Of the 1,379 families surveyed, 997 or 72.30 percent came out in favor a full-time return to having a regular school day and schedule – 160 (11.60 percent) were neutral, 104 (7.54 percent) were opposed, and 118 (8.56 percent) were strongly opposed.

Some 223 staff members took part in the survey, with 140 (62.78 percent) supporting the full-time return and 25 (11.21 percent) being strongly opposed – 36 (16.14 percent) voted neutral while 22 (9.87 percent) opposed the return to regular school days and schedule.

What did staff think about the full-time return to distance education?

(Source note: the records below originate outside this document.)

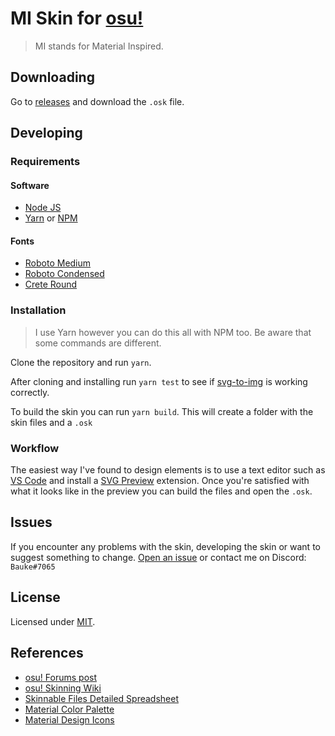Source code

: # MI Skin for [osu!](https://osu.ppy.sh/home/)

> MI stands for Material Inspired.

## Downloading

Go to [releases](https://github.com/Bauke/mi-skin/releases) and download the `.osk` file. 

## Developing

### Requirements

#### Software

* [Node JS](https://nodejs.org/)
* [Yarn](https://yarnpkg.com) or [NPM](https://www.npmjs.com/)

#### Fonts
* [Roboto Medium](https://fonts.google.com/specimen/Roboto)
* [Roboto Condensed](https://fonts.google.com/specimen/Roboto%20Condensed)
* [Crete Round](https://fonts.google.com/specimen/Crete%20Round)

### Installation

>I use Yarn however you can do this all with NPM too. Be aware that some commands are different.

Clone the repository and run `yarn`.

After cloning and installing run `yarn test` to see if [svg-to-img](https://github.com/etienne-martin/svg-to-img) is working correctly.

To build the skin you can run `yarn build`. This will create a folder with the skin files and a `.osk`

### Workflow

The easiest way I've found to design elements is to use a text editor such as [VS Code](https://code.visualstudio.com/) and install a [SVG Preview](https://marketplace.visualstudio.com/items?itemName=cssho.vscode-svgviewer) extension. Once you're satisfied with what it looks like in the preview you can build the files and open the `.osk`.

## Issues

If you encounter any problems with the skin, developing the skin or want to suggest something to change. [Open an issue](https://github.com/Bauke/mi-skin/issues) or contact me on Discord: `Bauke#7065`

## License

Licensed under [MIT](https://github.com/Bauke/mi-skin/blob/master/LICENSE.md).

## References

* [osu! Forums post](https://osu.ppy.sh/community/forums/topics/723213)
* [osu! Skinning Wiki](https://osu.ppy.sh/wiki/Skinning)
* [Skinnable Files Detailed Spreadsheet](https://docs.google.com/spreadsheets/d/1bhnV-CQRMy3Z0npQd9XSoTdkYxz0ew5e648S00qkJZ8/)
* [Material Color Palette](https://material.io/guidelines/style/color.html#color-color-palette)
* [Material Design Icons](https://materialdesignicons.com/)
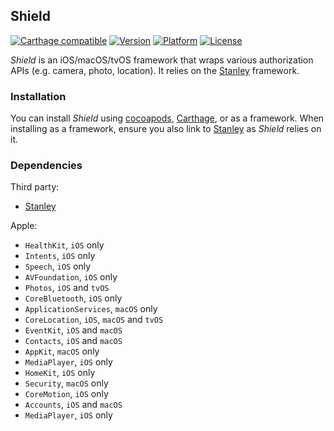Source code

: ## Shield

[![Carthage compatible](https://img.shields.io/badge/Carthage-compatible-4BC51D.svg?style=flat)](https://github.com/Carthage/Carthage)
[![Version](http://img.shields.io/cocoapods/v/Shield.svg)](http://cocoapods.org/?q=Shield)
[![Platform](http://img.shields.io/cocoapods/p/Shield.svg)]()
[![License](http://img.shields.io/cocoapods/l/Shield.svg)](https://github.com/Kosoku/Shield/blob/master/license.txt)

*Shield* is an iOS/macOS/tvOS framework that wraps various authorization APIs (e.g. camera, photo, location). It relies on the [Stanley](https://github.com/Kosoku/Stanley) framework.

### Installation

You can install *Shield* using [cocoapods](https://cocoapods.org/), [Carthage](https://github.com/Carthage/Carthage), or as a framework. When installing as a framework, ensure you also link to [Stanley](https://github.com/Kosoku/Stanley) as *Shield* relies on it.

### Dependencies

Third party:

- [Stanley](https://github.com/Kosoku/Stanley)

Apple:

- `HealthKit`, `iOS` only
- `Intents`, `iOS` only
- `Speech`, `iOS` only
- `AVFoundation`, `iOS` only
- `Photos`, `iOS` and `tvOS`
- `CoreBluetooth`, `iOS` only
- `ApplicationServices`, `macOS` only
- `CoreLocation`, `iOS`, `macOS` and `tvOS`
- `EventKit`, `iOS` and `macOS`
- `Contacts`, `iOS` and `macOS`
- `AppKit`, `macOS` only
- `MediaPlayer`, `iOS` only
- `HomeKit`, `iOS` only
- `Security`, `macOS` only
- `CoreMotion`, `iOS` only
- `Accounts`, `iOS` and `macOS`
- `MediaPlayer`, `iOS` only
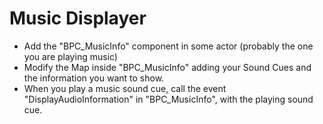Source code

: # Music Displayer

- Add the "BPC_MusicInfo" component in some actor (probably the one you are playing music)
- Modify the Map inside "BPC_MusicInfo" adding your Sound Cues and the information you want to show.
- When you play a music sound cue, call the event "DisplayAudioInformation" in "BPC_MusicInfo", with the playing sound cue.

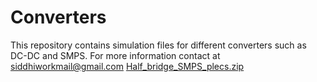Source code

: # Converters
This repository contains simulation files for different converters such as DC-DC and SMPS.
For more information contact at siddhiworkmail@gmail.com
[Half_bridge_SMPS_plecs.zip](https://github.com/Siddhi333/Converters/files/11172956/Half_bridge_SMPS_plecs.zip)
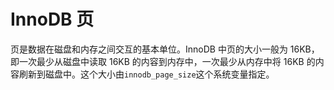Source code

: # InnoDB 页

页是数据在磁盘和内存之间交互的基本单位。InnoDB 中页的大小一般为 16KB，即一次最少从磁盘中读取 16KB 的内容到内存中，一次最少从内存中将 16KB 的内容刷新到磁盘中。这个大小由`innodb_page_size`这个系统变量指定。



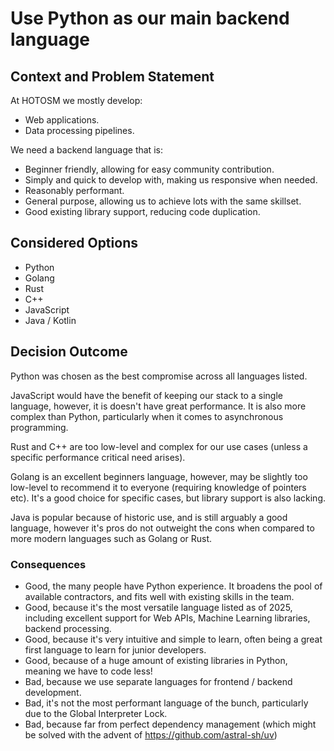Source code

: # Use Python as our main backend language

## Context and Problem Statement

At HOTOSM we mostly develop:

- Web applications.
- Data processing pipelines.

We need a backend language that is:

- Beginner friendly, allowing for easy community contribution.
- Simply and quick to develop with, making us responsive when needed.
- Reasonably performant.
- General purpose, allowing us to achieve lots with the same skillset.
- Good existing library support, reducing code duplication.

## Considered Options

- Python
- Golang
- Rust
- C++
- JavaScript
- Java / Kotlin

## Decision Outcome

Python was chosen as the best compromise across all languages listed.

JavaScript would have the benefit of keeping our stack to a single language,
however, it is doesn't have great performance. It is also more complex than
Python, particularly when it comes to asynchronous programming.

Rust and C++ are too low-level and complex for our use cases (unless a specific
performance critical need arises).

Golang is an excellent beginners language, however, may be slightly too low-level
to recommend it to everyone (requiring knowledge of pointers etc). It's a good
choice for specific cases, but library support is also lacking.

Java is popular because of historic use, and is still arguably a good language,
however it's pros do not outweight the cons when compared to more modern
languages such as Golang or Rust.

### Consequences

- Good, the many people have Python experience. It broadens the pool of available
  contractors, and fits well with existing skills in the team.
- Good, because it's the most versatile language listed as of 2025, including
  excellent support for Web APIs, Machine Learning libraries, backend processing.
- Good, because it's very intuitive and simple to learn, often being a great first
  language to learn for junior developers.
- Good, because of a huge amount of existing libraries in Python, meaning we have
  to code less!
- Bad, because we use separate languages for frontend / backend development.
- Bad, it's not the most performant language of the bunch, particularly due to the
  Global Interpreter Lock.
- Bad, because far from perfect dependency management (which might be solved
  with the advent of <https://github.com/astral-sh/uv>)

The survey indicated that 106 (47.96 percent) of the 223 were strongly opposed with 41 (18.55 percent) opposed, 39 (17.65 percent) neutral, and 35 (15.84 percent) in support.

Most of the families weren’t too keen on the return to full-time distance education.

Of that, 709 (51.98 percent) of the 1,364 surveyed were strongly opposed while 205 (15.03 percent) came out in support, and 208 (15.25 percent) and 202 (17.74 percent) voted neutral and opposed, respectively.

The other possible plan for the RUSD reopening would be that of blended learning daily sessions.

Students under this scenario would attend school but only on certain days during the week, completing assignments and activities via distance education on those other days.

Staff reaction was mixed with 49 (22.17 percent) of the 221 surveyed being strongly opposed and 74 (33.48 percent) being supportive – 36 (16.29 percent) came out opposed and 62 (28.05 percent) stayed neutral.

The family survey was similar with 454 (33.07 percent) of the 1,373 supporting blended learning with daily sessions plan and 412 (30.01 percent) being strongly opposed – 253 (18.43 percent) were opposed and 254 (18.50 percent) were neutral.

The family survey did offer a full-time Independent Study option.

Of the 1,363 responding, 637 (46.74 percent) voted strongly against the plan while 228 (16.73 percent) were in support, 286 (20.98 percent) were neutral, and 212 (15.55 percent) came out opposed.